START Stored data
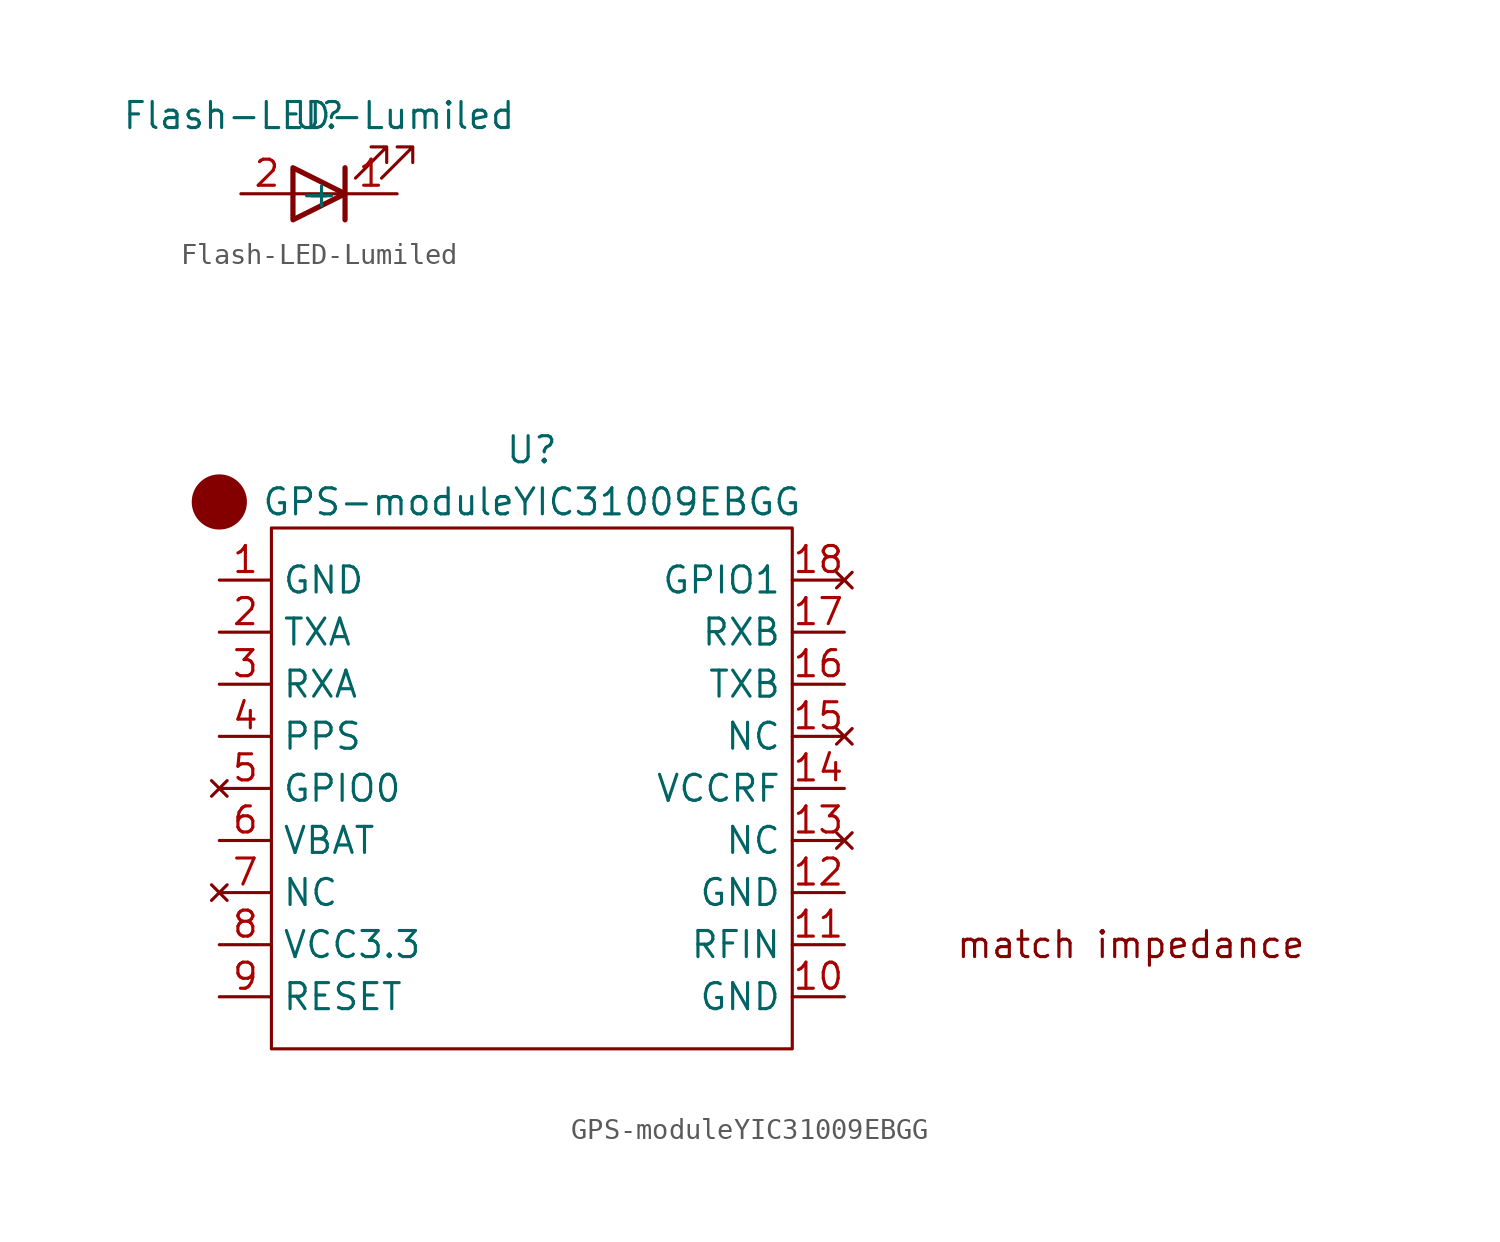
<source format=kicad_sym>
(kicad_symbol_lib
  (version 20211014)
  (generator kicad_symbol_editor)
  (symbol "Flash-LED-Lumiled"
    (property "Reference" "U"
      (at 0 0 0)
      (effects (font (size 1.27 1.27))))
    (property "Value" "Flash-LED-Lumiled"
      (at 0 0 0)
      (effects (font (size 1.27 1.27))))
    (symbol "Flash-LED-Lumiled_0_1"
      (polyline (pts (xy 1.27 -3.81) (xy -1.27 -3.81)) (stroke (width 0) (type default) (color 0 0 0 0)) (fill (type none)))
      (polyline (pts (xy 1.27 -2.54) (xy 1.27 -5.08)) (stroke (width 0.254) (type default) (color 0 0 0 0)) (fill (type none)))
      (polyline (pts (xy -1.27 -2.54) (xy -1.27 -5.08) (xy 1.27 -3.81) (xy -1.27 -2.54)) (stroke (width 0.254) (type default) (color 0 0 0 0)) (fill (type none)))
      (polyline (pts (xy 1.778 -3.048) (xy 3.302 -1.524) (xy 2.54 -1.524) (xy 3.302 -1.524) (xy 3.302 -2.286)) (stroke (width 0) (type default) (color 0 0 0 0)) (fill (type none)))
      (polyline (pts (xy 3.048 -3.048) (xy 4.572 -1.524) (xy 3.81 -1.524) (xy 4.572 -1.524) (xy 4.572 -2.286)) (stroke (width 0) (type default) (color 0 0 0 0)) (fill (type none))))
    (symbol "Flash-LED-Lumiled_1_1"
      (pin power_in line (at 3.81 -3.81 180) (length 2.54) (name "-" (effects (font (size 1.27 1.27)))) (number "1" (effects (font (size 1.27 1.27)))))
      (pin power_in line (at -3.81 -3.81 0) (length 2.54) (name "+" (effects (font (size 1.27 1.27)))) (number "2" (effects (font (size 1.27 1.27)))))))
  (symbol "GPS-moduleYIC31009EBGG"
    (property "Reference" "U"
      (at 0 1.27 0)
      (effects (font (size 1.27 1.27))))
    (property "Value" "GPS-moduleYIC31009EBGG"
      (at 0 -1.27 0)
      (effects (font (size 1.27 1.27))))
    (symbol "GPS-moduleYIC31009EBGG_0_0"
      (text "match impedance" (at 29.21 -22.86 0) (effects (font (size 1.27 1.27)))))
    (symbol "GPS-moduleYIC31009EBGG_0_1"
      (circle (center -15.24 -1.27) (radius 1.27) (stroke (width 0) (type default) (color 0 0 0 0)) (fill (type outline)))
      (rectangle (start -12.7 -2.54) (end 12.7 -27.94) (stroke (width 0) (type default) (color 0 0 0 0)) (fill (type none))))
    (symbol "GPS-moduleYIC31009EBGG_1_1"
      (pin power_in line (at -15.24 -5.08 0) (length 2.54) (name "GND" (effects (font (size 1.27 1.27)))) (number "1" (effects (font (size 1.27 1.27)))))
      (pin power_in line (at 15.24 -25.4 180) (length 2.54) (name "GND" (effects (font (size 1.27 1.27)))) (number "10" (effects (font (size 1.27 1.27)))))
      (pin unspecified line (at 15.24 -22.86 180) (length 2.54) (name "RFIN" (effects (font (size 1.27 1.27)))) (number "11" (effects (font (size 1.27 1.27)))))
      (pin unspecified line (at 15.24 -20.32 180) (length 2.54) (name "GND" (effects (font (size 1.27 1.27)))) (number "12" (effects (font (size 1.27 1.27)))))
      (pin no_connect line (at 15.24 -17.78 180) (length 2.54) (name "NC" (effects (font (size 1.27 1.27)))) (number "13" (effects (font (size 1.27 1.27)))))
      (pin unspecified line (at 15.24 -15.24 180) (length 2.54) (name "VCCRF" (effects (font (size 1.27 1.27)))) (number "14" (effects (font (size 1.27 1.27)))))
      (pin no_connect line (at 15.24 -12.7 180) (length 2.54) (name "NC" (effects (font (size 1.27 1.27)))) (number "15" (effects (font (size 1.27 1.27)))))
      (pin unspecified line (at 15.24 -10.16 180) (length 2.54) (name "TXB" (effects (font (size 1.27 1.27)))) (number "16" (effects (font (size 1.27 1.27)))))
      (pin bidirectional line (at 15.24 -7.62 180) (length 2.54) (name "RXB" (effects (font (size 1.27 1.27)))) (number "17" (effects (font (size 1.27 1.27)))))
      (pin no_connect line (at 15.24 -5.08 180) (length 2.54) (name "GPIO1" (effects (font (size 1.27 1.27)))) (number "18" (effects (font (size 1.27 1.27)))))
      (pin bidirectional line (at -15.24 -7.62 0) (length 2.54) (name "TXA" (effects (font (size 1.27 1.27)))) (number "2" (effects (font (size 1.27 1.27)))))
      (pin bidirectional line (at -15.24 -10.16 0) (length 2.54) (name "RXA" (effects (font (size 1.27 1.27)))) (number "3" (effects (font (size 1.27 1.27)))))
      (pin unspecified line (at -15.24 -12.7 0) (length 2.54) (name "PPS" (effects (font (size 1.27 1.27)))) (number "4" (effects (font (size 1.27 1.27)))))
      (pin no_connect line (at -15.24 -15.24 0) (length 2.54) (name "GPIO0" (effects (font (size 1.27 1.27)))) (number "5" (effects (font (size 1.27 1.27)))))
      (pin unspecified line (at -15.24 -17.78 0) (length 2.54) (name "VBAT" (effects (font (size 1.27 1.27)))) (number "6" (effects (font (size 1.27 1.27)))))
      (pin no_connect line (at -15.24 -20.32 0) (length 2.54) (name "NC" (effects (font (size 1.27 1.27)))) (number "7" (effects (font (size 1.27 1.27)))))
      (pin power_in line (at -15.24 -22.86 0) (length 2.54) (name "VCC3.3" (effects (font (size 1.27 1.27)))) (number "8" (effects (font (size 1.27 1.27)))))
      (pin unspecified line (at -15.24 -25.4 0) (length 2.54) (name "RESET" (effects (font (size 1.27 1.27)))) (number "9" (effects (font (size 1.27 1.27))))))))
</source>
END Stored data
What needs to be done | Your copy must repeat the data word for word and show none of its images.

Result of the task |
<source format=kicad_sym>
(kicad_symbol_lib
  (version 20211014)
  (generator kicad_symbol_editor)
  (symbol "Flash-LED-Lumiled"
    (property "Reference" "U"
      (at 0 0 0)
      (effects (font (size 1.27 1.27))))
    (property "Value" "Flash-LED-Lumiled"
      (at 0 0 0)
      (effects (font (size 1.27 1.27))))
    (symbol "Flash-LED-Lumiled_0_1"
      (polyline (pts (xy 1.27 -3.81) (xy -1.27 -3.81)) (stroke (width 0) (type default) (color 0 0 0 0)) (fill (type none)))
      (polyline (pts (xy 1.27 -2.54) (xy 1.27 -5.08)) (stroke (width 0.254) (type default) (color 0 0 0 0)) (fill (type none)))
      (polyline (pts (xy -1.27 -2.54) (xy -1.27 -5.08) (xy 1.27 -3.81) (xy -1.27 -2.54)) (stroke (width 0.254) (type default) (color 0 0 0 0)) (fill (type none)))
      (polyline (pts (xy 1.778 -3.048) (xy 3.302 -1.524) (xy 2.54 -1.524) (xy 3.302 -1.524) (xy 3.302 -2.286)) (stroke (width 0) (type default) (color 0 0 0 0)) (fill (type none)))
      (polyline (pts (xy 3.048 -3.048) (xy 4.572 -1.524) (xy 3.81 -1.524) (xy 4.572 -1.524) (xy 4.572 -2.286)) (stroke (width 0) (type default) (color 0 0 0 0)) (fill (type none))))
    (symbol "Flash-LED-Lumiled_1_1"
      (pin power_in line (at 3.81 -3.81 180) (length 2.54) (name "-" (effects (font (size 1.27 1.27)))) (number "1" (effects (font (size 1.27 1.27)))))
      (pin power_in line (at -3.81 -3.81 0) (length 2.54) (name "+" (effects (font (size 1.27 1.27)))) (number "2" (effects (font (size 1.27 1.27)))))))
  (symbol "GPS-moduleYIC31009EBGG"
    (property "Reference" "U"
      (at 0 1.27 0)
      (effects (font (size 1.27 1.27))))
    (property "Value" "GPS-moduleYIC31009EBGG"
      (at 0 -1.27 0)
      (effects (font (size 1.27 1.27))))
    (symbol "GPS-moduleYIC31009EBGG_0_0"
      (text "match impedance" (at 29.21 -22.86 0) (effects (font (size 1.27 1.27)))))
    (symbol "GPS-moduleYIC31009EBGG_0_1"
      (circle (center -15.24 -1.27) (radius 1.27) (stroke (width 0) (type default) (color 0 0 0 0)) (fill (type outline)))
      (rectangle (start -12.7 -2.54) (end 12.7 -27.94) (stroke (width 0) (type default) (color 0 0 0 0)) (fill (type none))))
    (symbol "GPS-moduleYIC31009EBGG_1_1"
      (pin power_in line (at -15.24 -5.08 0) (length 2.54) (name "GND" (effects (font (size 1.27 1.27)))) (number "1" (effects (font (size 1.27 1.27)))))
      (pin power_in line (at 15.24 -25.4 180) (length 2.54) (name "GND" (effects (font (size 1.27 1.27)))) (number "10" (effects (font (size 1.27 1.27)))))
      (pin unspecified line (at 15.24 -22.86 180) (length 2.54) (name "RFIN" (effects (font (size 1.27 1.27)))) (number "11" (effects (font (size 1.27 1.27)))))
      (pin unspecified line (at 15.24 -20.32 180) (length 2.54) (name "GND" (effects (font (size 1.27 1.27)))) (number "12" (effects (font (size 1.27 1.27)))))
      (pin no_connect line (at 15.24 -17.78 180) (length 2.54) (name "NC" (effects (font (size 1.27 1.27)))) (number "13" (effects (font (size 1.27 1.27)))))
      (pin unspecified line (at 15.24 -15.24 180) (length 2.54) (name "VCCRF" (effects (font (size 1.27 1.27)))) (number "14" (effects (font (size 1.27 1.27)))))
      (pin no_connect line (at 15.24 -12.7 180) (length 2.54) (name "NC" (effects (font (size 1.27 1.27)))) (number "15" (effects (font (size 1.27 1.27)))))
      (pin unspecified line (at 15.24 -10.16 180) (length 2.54) (name "TXB" (effects (font (size 1.27 1.27)))) (number "16" (effects (font (size 1.27 1.27)))))
      (pin bidirectional line (at 15.24 -7.62 180) (length 2.54) (name "RXB" (effects (font (size 1.27 1.27)))) (number "17" (effects (font (size 1.27 1.27)))))
      (pin no_connect line (at 15.24 -5.08 180) (length 2.54) (name "GPIO1" (effects (font (size 1.27 1.27)))) (number "18" (effects (font (size 1.27 1.27)))))
      (pin bidirectional line (at -15.24 -7.62 0) (length 2.54) (name "TXA" (effects (font (size 1.27 1.27)))) (number "2" (effects (font (size 1.27 1.27)))))
      (pin bidirectional line (at -15.24 -10.16 0) (length 2.54) (name "RXA" (effects (font (size 1.27 1.27)))) (number "3" (effects (font (size 1.27 1.27)))))
      (pin unspecified line (at -15.24 -12.7 0) (length 2.54) (name "PPS" (effects (font (size 1.27 1.27)))) (number "4" (effects (font (size 1.27 1.27)))))
      (pin no_connect line (at -15.24 -15.24 0) (length 2.54) (name "GPIO0" (effects (font (size 1.27 1.27)))) (number "5" (effects (font (size 1.27 1.27)))))
      (pin unspecified line (at -15.24 -17.78 0) (length 2.54) (name "VBAT" (effects (font (size 1.27 1.27)))) (number "6" (effects (font (size 1.27 1.27)))))
      (pin no_connect line (at -15.24 -20.32 0) (length 2.54) (name "NC" (effects (font (size 1.27 1.27)))) (number "7" (effects (font (size 1.27 1.27)))))
      (pin power_in line (at -15.24 -22.86 0) (length 2.54) (name "VCC3.3" (effects (font (size 1.27 1.27)))) (number "8" (effects (font (size 1.27 1.27)))))
      (pin unspecified line (at -15.24 -25.4 0) (length 2.54) (name "RESET" (effects (font (size 1.27 1.27)))) (number "9" (effects (font (size 1.27 1.27))))))))
</source>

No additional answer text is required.